Retype the material from the line with "Reading left to" to the line with "Reading right to", both lines included, leaving out the pictures.

*** Opening Entries shown ***

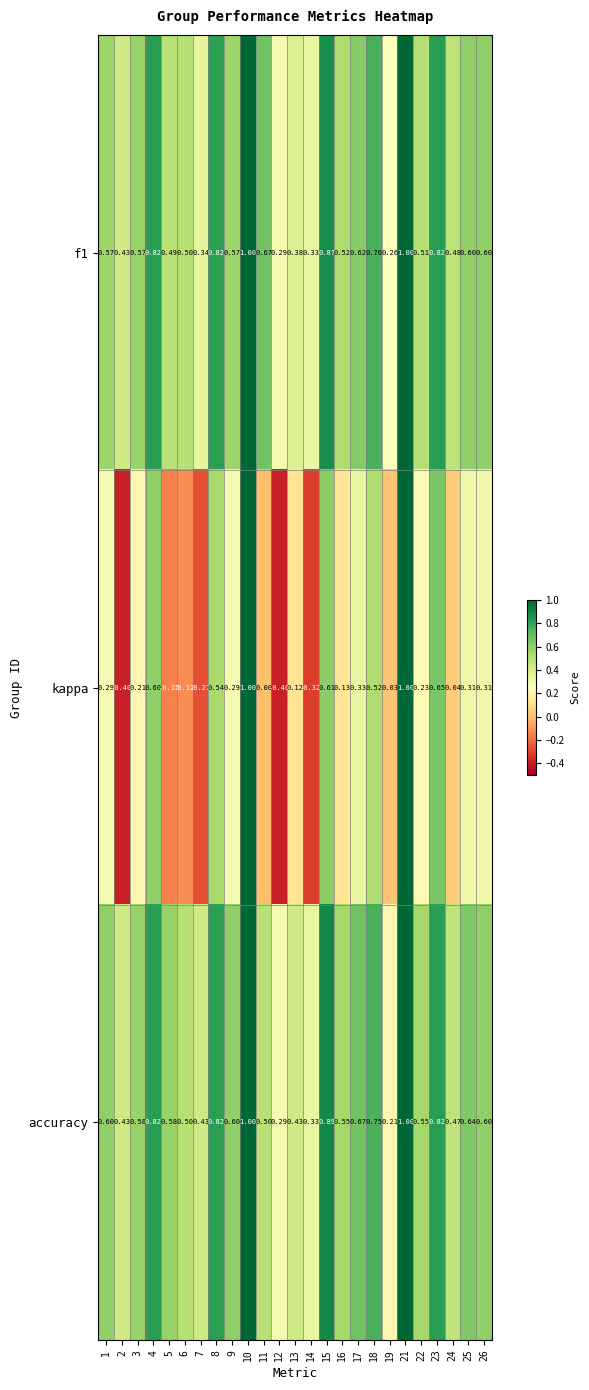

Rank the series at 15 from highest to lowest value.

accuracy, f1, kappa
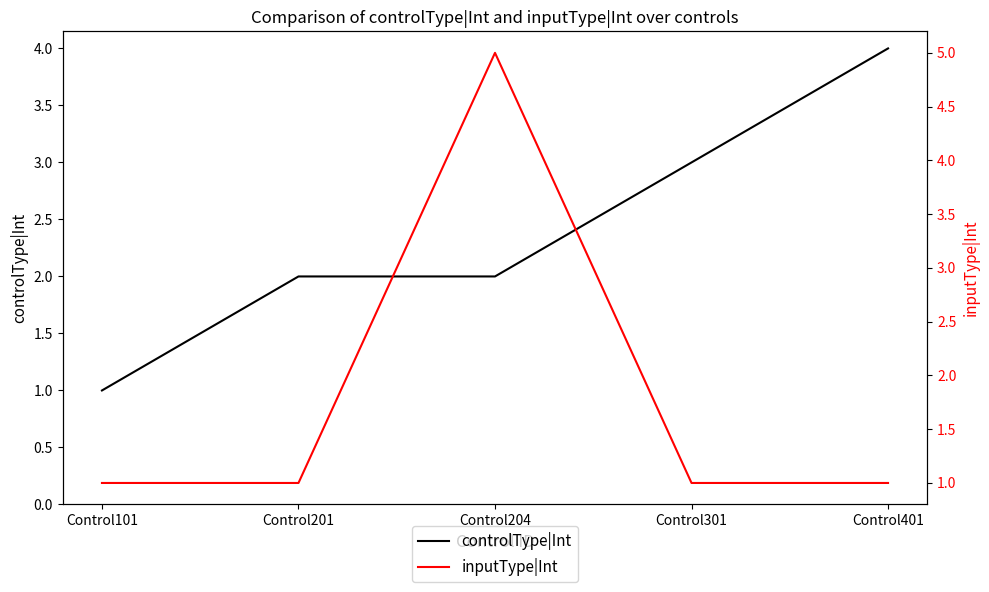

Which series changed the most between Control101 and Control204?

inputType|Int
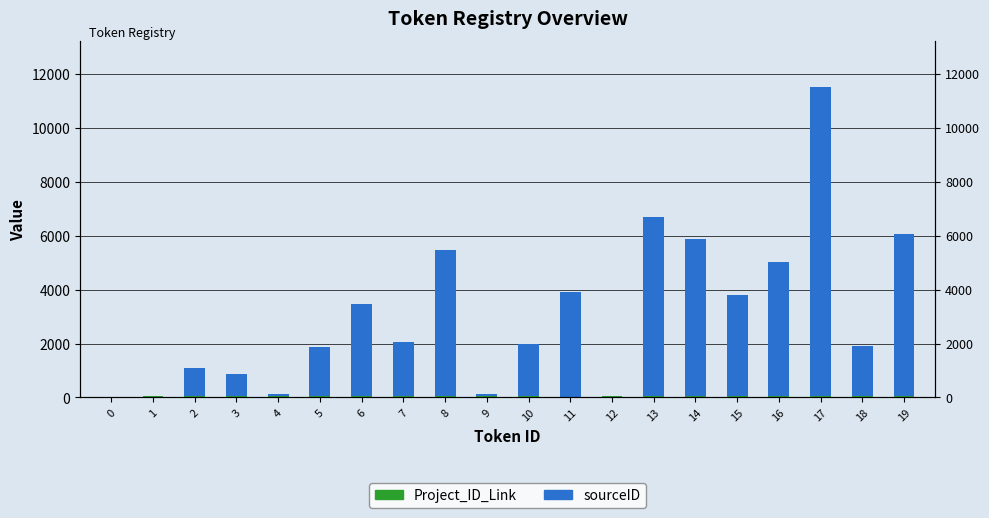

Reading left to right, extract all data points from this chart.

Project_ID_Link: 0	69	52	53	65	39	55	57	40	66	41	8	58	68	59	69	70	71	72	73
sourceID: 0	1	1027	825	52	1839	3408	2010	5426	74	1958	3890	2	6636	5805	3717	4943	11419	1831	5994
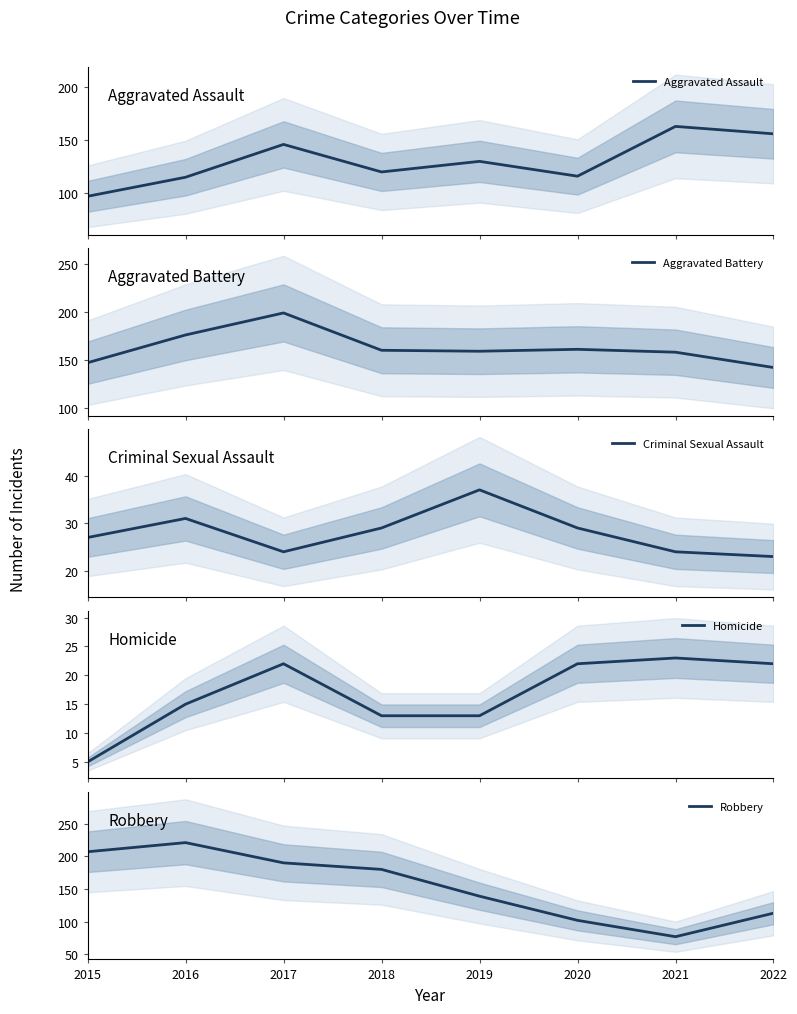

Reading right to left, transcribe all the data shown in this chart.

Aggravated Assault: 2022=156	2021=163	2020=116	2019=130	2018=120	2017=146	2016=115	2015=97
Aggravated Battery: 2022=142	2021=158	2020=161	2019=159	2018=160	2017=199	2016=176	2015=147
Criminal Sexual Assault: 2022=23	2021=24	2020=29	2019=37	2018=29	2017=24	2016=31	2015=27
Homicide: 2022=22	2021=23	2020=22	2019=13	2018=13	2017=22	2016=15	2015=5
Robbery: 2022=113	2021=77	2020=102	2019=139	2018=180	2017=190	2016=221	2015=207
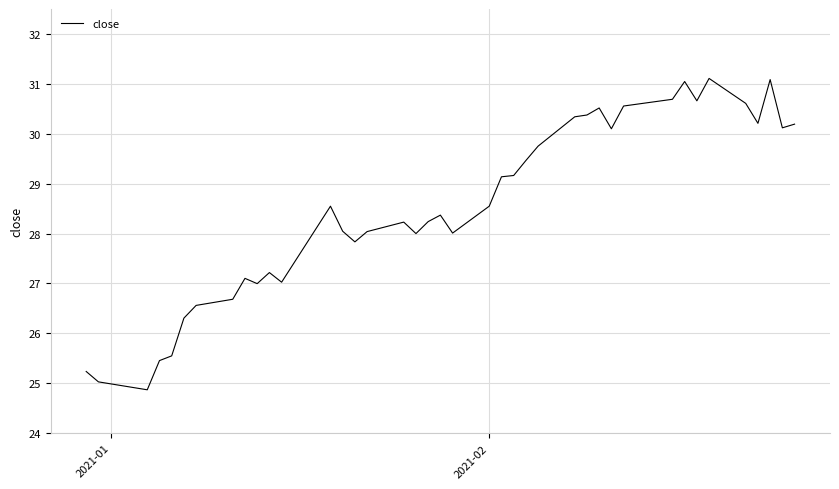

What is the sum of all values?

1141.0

*** Closing Entries shown ***

**Expected answer**
Reading left to right, extract all data points from this chart.

Project_ID_Link: 0	69	52	53	65	39	55	57	40	66	41	8	58	68	59	69	70	71	72	73
sourceID: 0	1	1027	825	52	1839	3408	2010	5426	74	1958	3890	2	6636	5805	3717	4943	11419	1831	5994

Reading right to left, transcribe all the data shown in this chart.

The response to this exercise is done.